→ **What to produce**: Give the entries again exactly; drop the pictures.
BEGIN Dataset entries
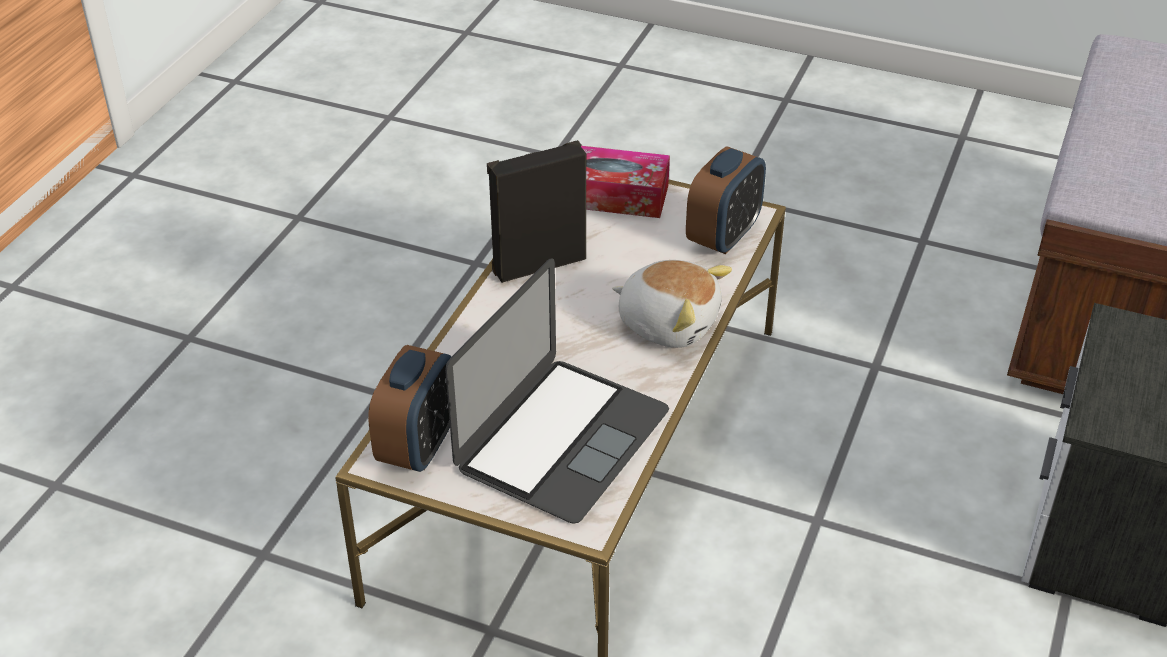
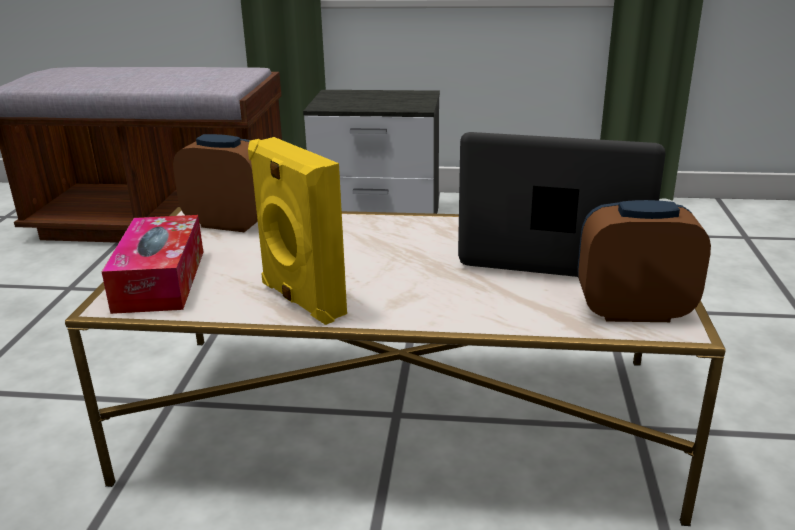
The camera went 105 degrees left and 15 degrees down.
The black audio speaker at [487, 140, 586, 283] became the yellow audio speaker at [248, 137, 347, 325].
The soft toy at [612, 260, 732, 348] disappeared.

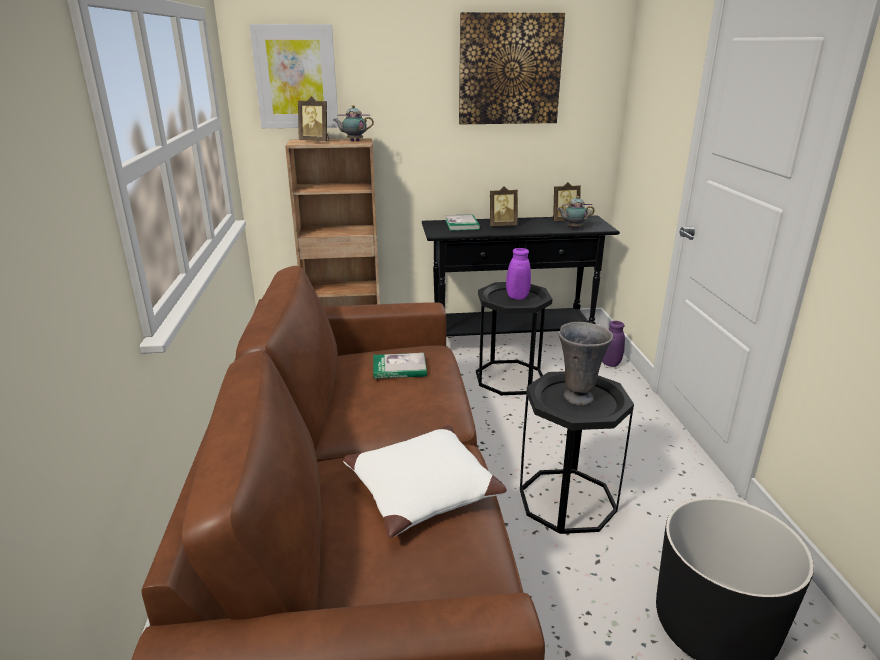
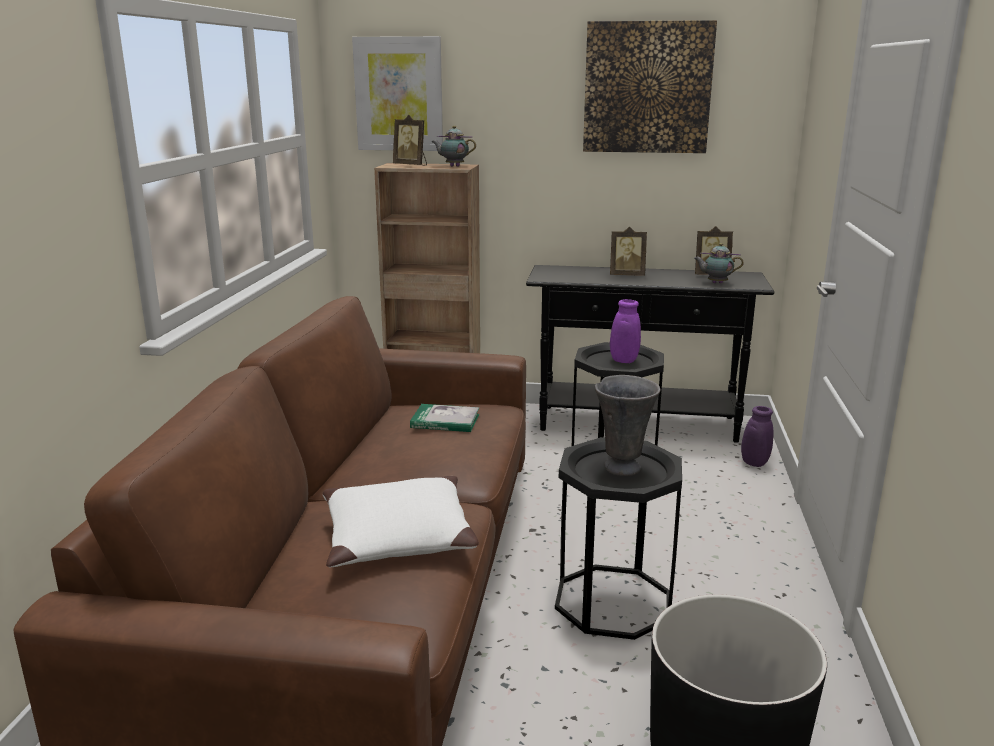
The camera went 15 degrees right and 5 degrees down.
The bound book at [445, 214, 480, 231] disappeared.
END Dataset entries
→ **Finished task**:
The camera went 105 degrees left and 15 degrees down.
The black audio speaker at [487, 140, 586, 283] became the yellow audio speaker at [248, 137, 347, 325].
The soft toy at [612, 260, 732, 348] disappeared.

The camera went 15 degrees right and 5 degrees down.
The bound book at [445, 214, 480, 231] disappeared.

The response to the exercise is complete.